How do anesthetics affect the ability of the ventilatory control system to increase breathing when a patient is hypoxic? Anesthetics and analgesics act at specific receptors in the peripheral and central nervous system and since the integrity of the ventilatory control system is dependent on many of these, it is not surprising that agents commonly used to induce anesthesia and analgesia, may affect ventilation and the ventilatory responses to acute and sustained hypoxia. For example, at sub-anesthetic doses, inhalational anesthetics  at1/10th of a MAC and propofol at blood concentrations of about 1000 ng/ml, reduce the magnitude of the acute response to hypoxia. In humans, opioids affect the hypoxic drive from the carotid bodies through sex-dependent mechanisms. This is not surprising taking into account that opioid receptors and endogenous opioid peptides are found in high concentrations in areas of the central and peripheral nervous system which play a role in the control of breathing, and the observation of sex differences in opioid analgesia.. Recent studies in m-opioid receptor knockout mice indicate the involvement of m-opioid receptors in the modulation of respiratory frequency and the m-opioid receptor as molecular site of morphine respiratory and antinociceptive effects.

 

Clinical implications. The loss or severe reduction of the hypoxic drive from the carotid bodies is clinically important. Recurrent hypoxic events are common in the perioperative period, especially during the first postoperative nights. This is partly due to a reduced ventilatory drive from analgesic and residual anesthetics and partly to upper airway obstruction. The arousal needed to overcome upper airway obstruction is partly mediated and dependent on effective functioning of the peripheral chemoreceptors at the carotid bodies. In comparison to normal subjects, perioperative patients require much deeper levels of hypoxia to activate the carotid bodies.This may be especially important in patients with a history of nightly upper airway obstructions (e.g., obese patients, obstructive sleep apnea patients, the elderly). Deep hypoxic events may be an important source of postoperative morbidity and mortality.

 

How dose pain affect breathing? Noxious stimulation modulates the ventilatory control system. Pain and surgical stimulation act as respiratory stimulants in the awake, sedated and anesthetized states, causing a chemoreflex-independent tonic drive. In other words, pain is unable to reverse anesthetic-induced impairment of chemoreflex-related responses. However, from a clinical point of view, all that matters is whether a patient maintains an adequate minute ventilation. Since pain increases ventilatory drive it may be able to offset the anesthetic-induced loss of chemoreceptor drive.
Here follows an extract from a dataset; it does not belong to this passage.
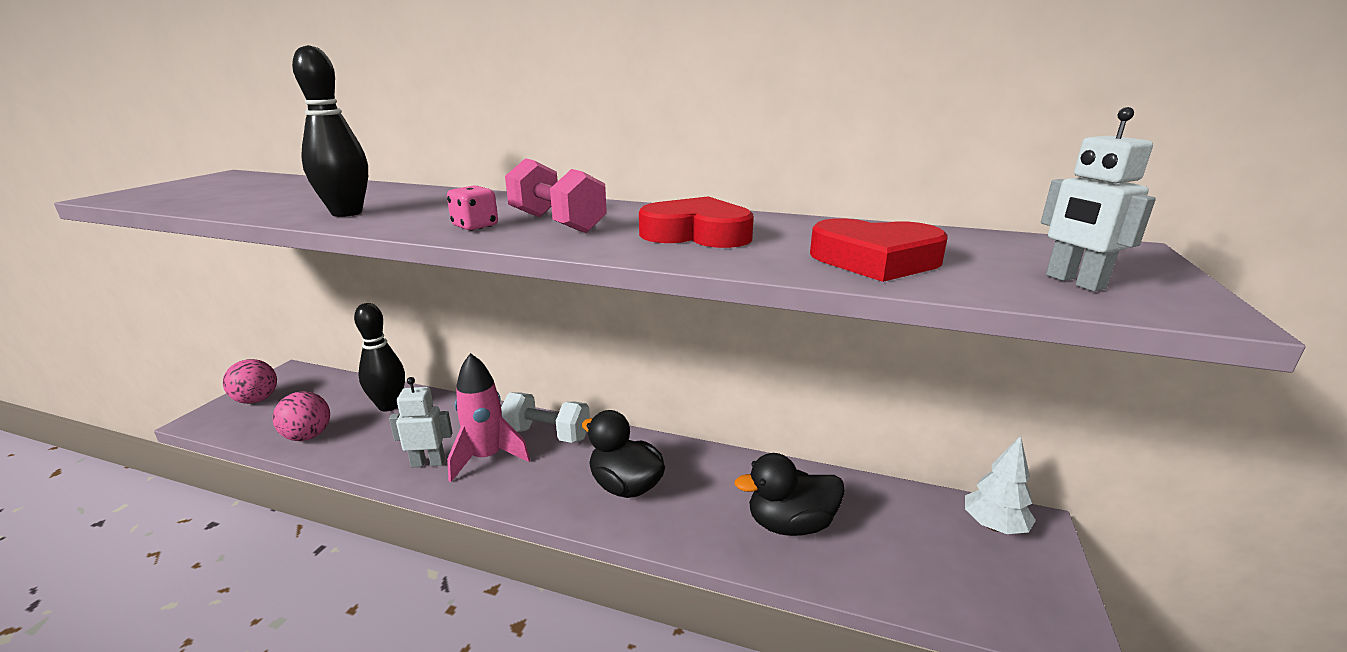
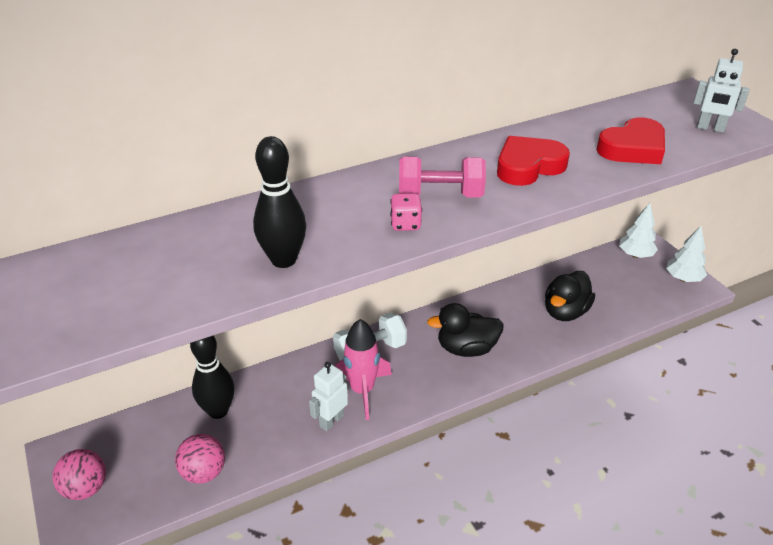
camera: 45 degrees left, 15 degrees up
(1043, 600) = (683, 279): none -> white tree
The respiratory effects of the pharmacological treatment of patients with acute or chronic pain should therefore always be viewed as the balance between the stimulatory effects of pain and the depressant effects of the agents used to treat pain. For example, the removal of pain by regional anesthesia may be dangerous for patients with acute pain, initially treated with opioids. Indeed, there are several reports showing profound and live-threatening respiratory depression when regional anesthesia causes the relief of pain in patients treated with opioids. In other words, patients in pain tolerate larger doses of opioids than those without pain.